Sovereign Immunity in Commercial Matters?

Scope of Sovereign Immunity:

Business or commercial activities carried out by one Country in the territory of another country ordinarily not entitled to plead sovereign immunity.

Principle of sovereign Immunity

There is no agreed principle except this: that each State ought to have proper respect for the dignity and independence of other States. Beyond that principle there is no common ground. It is left to each State to apply the principle in its own way, and each has applied it differently. Some have adopted a rule of absolute immunity which, if carried to its logical extreme, is in danger of becoming an instrument of injustice. Others have adopted a rule of immunity for public acts but not for private acts, which has turned out to be a most elusive test.
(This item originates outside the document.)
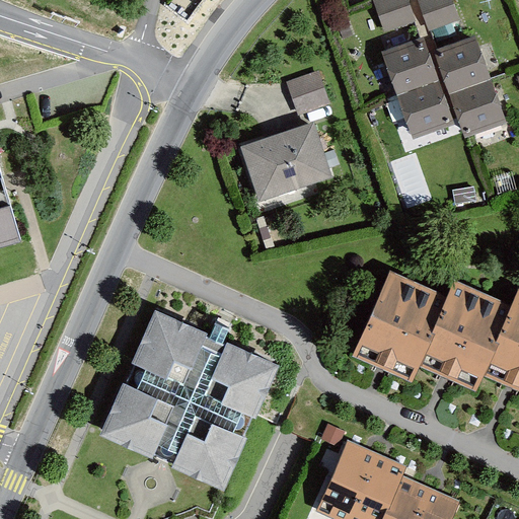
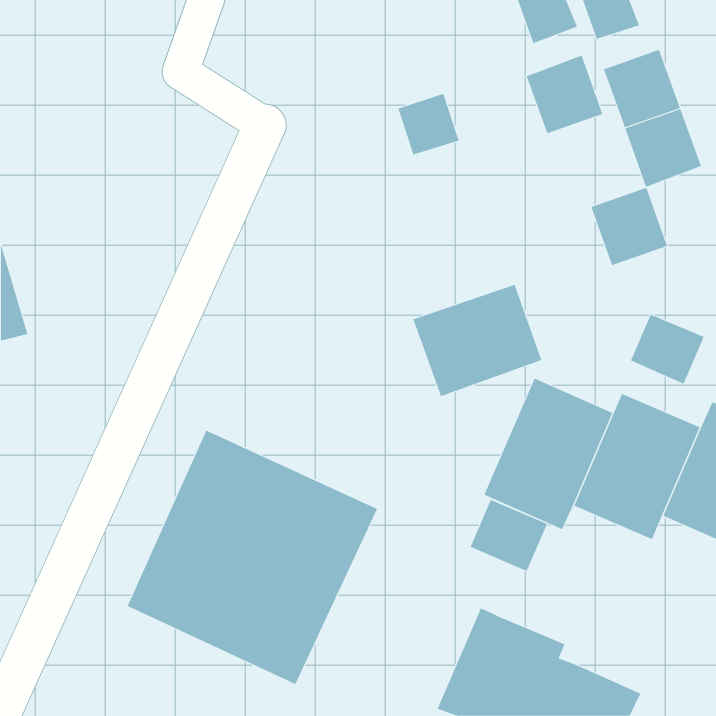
building: [396,82,452,139] -> [590,187,668,266]
building: [239,122,332,203] -> [412,284,542,397]
building: none -> [630,314,704,384]
building: none -> [470,499,548,572]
All admit exceptions. There is no uniform practice. There is no uniform rule. So there is no help there.

Search now among the decisions of the English courts and you will not find them consistent. They seem to have different rules about “property” according to the subject-matter. On the one hand, there are the cases about ships and other specific chattels. In these cases the courts have tended to apply the rule of absolute immunity. This rule was formed in the days when no action lay against the sovereign in any circumstances. It was thought to offend the dignity of a sovereign and to impinge on his independence if his subjects were allowed to sue him in his own courts. Likewise if he were sued in the courts of another country. Proper respect for sovereign power therefore required that a sovereign should not be impleaded, directly or indirectly, in the courts of his own or any other country without his consent. These cases have received a check lately by the case of Sultan of Johore v. Abubakar Tunku Aris Bendahar, (43 [1952] A.C. 318, 343-344; [1952] 1 T.L.R. 1106; [1952] 1 All E.R. 1261.) where the Privy Council rejected the notion that there was any absolute rule about “not impleading a foreign Government.”

[Source: Rahimtoola vs. Nizam of Hydrabad (HL) [1958] A.C. 379.
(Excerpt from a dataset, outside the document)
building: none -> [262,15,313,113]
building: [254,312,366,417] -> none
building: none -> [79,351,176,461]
Jurisdiction of Consumer Forum:

The Consumer Protection Act, 1986 is a comprehensive and self-contained piece of legislation, and its object is to decide consumers’ complaints expeditiously, via summary procedure. The Consumer Protection Act, 1986 also permits authorized agents to appear on behalf of the complainants in order to ensure that they are not burdened with the heavy professional fees of lawyers.

….the Carriage by Air Act, 1972 explicitly provides that its rules apply to carriage performed by the State or by legally constituted public bodies under Chapter 1, Section 2, Sub-section 1. Thus, it is clear that according to the Indian Law, Ethiopian Airlines can be subjected to suit under the Carriage Act, 1972. It may be pertinent to mention that the Carriage by Air Act, 1972 (69 of 1972) is an Act to give effect to the Convention for the unification of certain rules relating to international carriage by air signed at Warsaw on the 12th day of October, 1929 and to the said Convention as amended by the Hague Protocol on the 28th day of September, 1955 and to make provision for applying the rules contained in the said Convention in its original form and in the amended form (subject to exceptions, adaptations and modification) to non-international carriage by air and for matters connected therewith.

In effect, by signing onto the Warsaw Convention, Ethiopia had expressly waived its Airlines’ right to immunity in cases such as that sub judice. Therefore, the Central Governments of both India and Ethiopia have waived that right by passing the Carriage by Air Act, 1972 and by signing onto the Warsaw Convention.